En dehors de la France, particulièrement exposée en pleine période pré-électorale, tous les décideurs européens semblent pris par le même dilemme : impossible de traiter de front l’urgence économique et sociale due à la hausse des prix tout en mettant en œuvre la nécessaire accélération de la transition bas-carbone. Avec une tentation de plus en plus visible de repasser un peu par l’ancien monde, fondé sur une croissance économique dopée par une énergie carbonée et peu chère. L’année 2022 connaitra une production record de charbon à l’échelle mondiale. Et au sein de l’UE (et de la France !), la consommation de gaz a même augmenté au sein des 20 dernières années. Mais il vaut mieux se préoccuper des prix que de la maîtrise des consommations. close volume_off   On ne peut rien faire, Madame le Ministre, disaient-ils.

Faire de la transition « juste » plus qu’un simple slogan ?

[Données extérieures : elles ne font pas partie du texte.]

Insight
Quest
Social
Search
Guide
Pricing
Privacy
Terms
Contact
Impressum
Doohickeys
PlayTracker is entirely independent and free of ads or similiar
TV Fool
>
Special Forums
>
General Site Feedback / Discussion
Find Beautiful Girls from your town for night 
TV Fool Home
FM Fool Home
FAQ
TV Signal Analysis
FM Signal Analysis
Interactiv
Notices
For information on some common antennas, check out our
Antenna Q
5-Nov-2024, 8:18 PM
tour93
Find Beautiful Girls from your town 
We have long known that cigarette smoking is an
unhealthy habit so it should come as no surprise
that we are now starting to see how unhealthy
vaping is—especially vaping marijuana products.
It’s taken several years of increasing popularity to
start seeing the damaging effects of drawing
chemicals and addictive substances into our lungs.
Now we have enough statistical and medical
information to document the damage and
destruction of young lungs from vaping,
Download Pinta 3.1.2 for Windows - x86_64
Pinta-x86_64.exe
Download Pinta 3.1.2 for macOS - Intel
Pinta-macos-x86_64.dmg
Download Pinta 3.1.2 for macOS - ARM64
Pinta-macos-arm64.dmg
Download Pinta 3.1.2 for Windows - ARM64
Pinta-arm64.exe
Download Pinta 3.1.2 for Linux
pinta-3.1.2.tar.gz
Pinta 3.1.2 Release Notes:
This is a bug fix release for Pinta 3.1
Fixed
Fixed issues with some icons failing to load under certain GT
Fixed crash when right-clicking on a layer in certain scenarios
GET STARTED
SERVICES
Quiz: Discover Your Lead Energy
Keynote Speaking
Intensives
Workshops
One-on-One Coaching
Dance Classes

La question qui se pose en filigrane est bien de savoir si la transition « juste », combinant l’urgence climatique et l’impératif social, pourrait un jour devenir plus qu’un slogan politique. En ce qui concerne la réponse à la crise des prix des énergies, cela ne semble pourtant pas si compliquée, à condition de prendre les choses au pied de la lettre : « Transition » : plutôt que d’entraver la transition, en supprimant le signal prix de l’énergie pour l’ensemble des acteurs (via un blocage général des tarifs), il faut au contraire massivement faciliter le passage à l’acte pour que chacun puisse engager la transition à son échelle, dans un contexte (assez rare) où tout le monde se sent concerné par la question énergétique.

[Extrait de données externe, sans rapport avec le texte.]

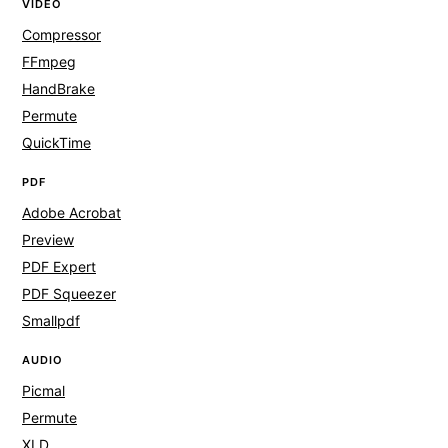
VIDEO
Compressor
FFmpeg
HandBrake
Permute
QuickTime
PDF
Adobe Acrobat
Preview
PDF Expert
PDF Squeezer
Smallpdf
AUDIO
Picmal
Permute
XLD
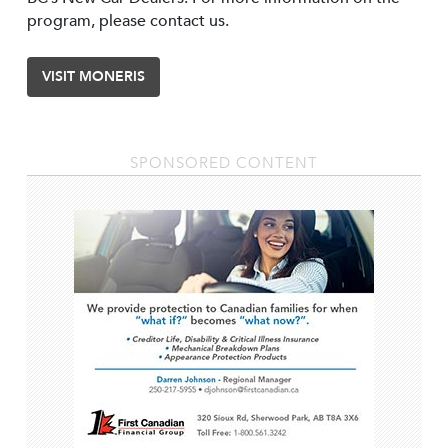
program, please contact us.
VISIT MONERIS
SPONSORED CONTENT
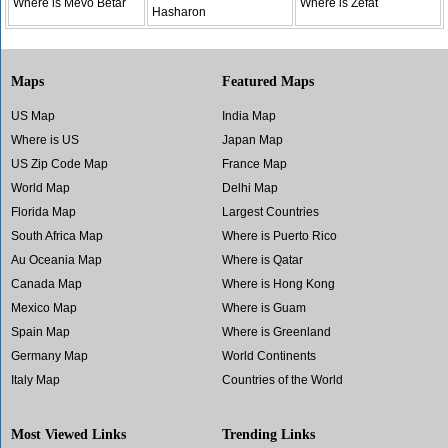
Where is Mevo Betar
Where is Zefat
Hasharon
Maps
Featured Maps
US Map
India Map
Where is US
Japan Map
US Zip Code Map
France Map
World Map
Delhi Map
Florida Map
Largest Countries
South Africa Map
Where is Puerto Rico
Au Oceania Map
Where is Qatar
Canada Map
Where is Hong Kong
Mexico Map
Where is Guam
Spain Map
Where is Greenland
Germany Map
World Continents
Italy Map
Countries of the World
Most Viewed Links
Trending Links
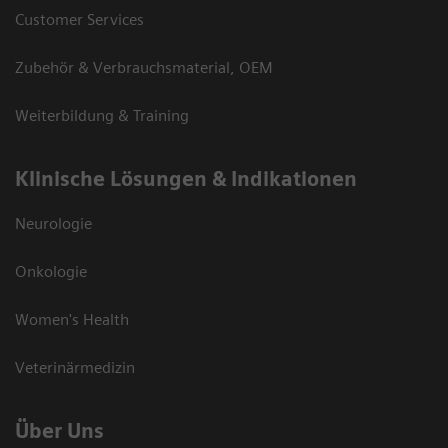
Customer Services
Zubehör & Verbrauchsmaterial, OEM
Weiterbildung & Training
Klinische Lösungen & Indikationen
Neurologie
Onkologie
Women's Health
Veterinärmedizin
Über Uns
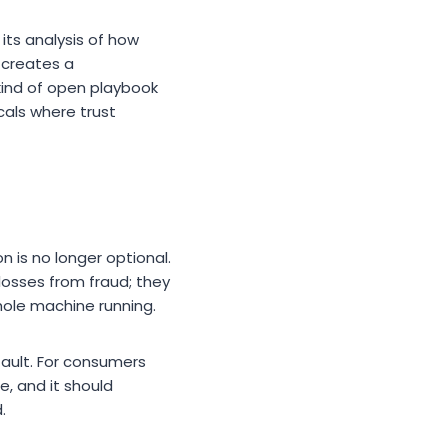
its analysis of how
 creates a
kind of open playbook
icals where trust
 is no longer optional.
l losses from fraud; they
whole machine running.
fault. For consumers
e, and it should
.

Pour chaque euro dépensé dans les mesures d’urgence sociale, un euro supplémentaire devrait alimenter les politiques de transition, en ciblant particulièrement la rénovation énergétique et la mobilité propre. Et en dépit de la grande tentation à réduire le débat sur la transition en France à l’affrontement entre nucléaire et renouvelables : ce ne sont pas des annonces hâtives sur de nouveaux réacteurs nucléaires, dont la mise en service n’interviendra pas avant 2040 qui vont permettre d’accélérer la transition bas carbone sur la décennie critique qui nous attend. Ni à répondre à la crise de l’énergie que nous vivons déjà. « Juste » : cette accélération de la transition ne doit pas peser de manière disproportionnée sur les acteurs les plus vulnérables.

 

Il faut donc leur réserver des mesures bien ciblées et proportionnelles à l’impact de la hausse des prix, tout en cherchant en priorité à réduire leur vulnérabilité de façon structurelle. Non pas en se bornant à réduire le prix de l’énergie de manière artificielle pour tous les acteurs. Mais en mettant en œuvre un vaste plan de rénovation énergétique visant à transformer toutes les passoires thermiques habitées par des ménages modestes en bâtiments basse consommation, avec un reste à charge zéro. A titre d’illustration : selon le scénario Rénovons, il faudrait 4 milliards d’euros par an pour rénover l’ensemble des 6,7 passoires thermiques (classes F et G) au standard « bâtiment basse consommation » sur 10 ans. En mettant en œuvre ces critères pour améliorer l’efficacité des mesures de gestion de la crise, il aurait été possible de flécher au moins dix milliards sur les vingt dépensés à l’accélération de la transition bas-carbone, tout en répondant de façon plus ciblée aux besoins des acteurs les plus vulnérables. Le choix qui se présente à nous ne doit pas se faire entre l’impératif de justice sociale et la lutte contre le dérèglement climatique. Mais bien entre la tentation de rester coincés dans l’ancien monde, au risque de subir des crises toujours plus violentes, et le courage de saisir cette crise comme opportunité pour enfin s’engager sur le chemin d’une société plus résiliente.   Ces dépenses incluent le chèque énergie additionnel de 100 euros (0,6 milliard d’euros), l’indemnité inflation versée à 38 millions de personnes (3,8 milliards d’euros) ; la réduction de la taxe intérieure sur la consommation finale d’électricité (TICFE) de 22,50 €/MWh à 0,50 €/MWh (8 milliards d’euros), l’indemnisation des fournisseurs pour le blocage du tarif réglementé de vente de gaz (1,2 milliard d’euros), et enfin le coût supporté par EDF au titre de l’extension de l’accès régulé à l’électricité nucléaire historique (ARENH), annoncé à 8 milliards d’euros.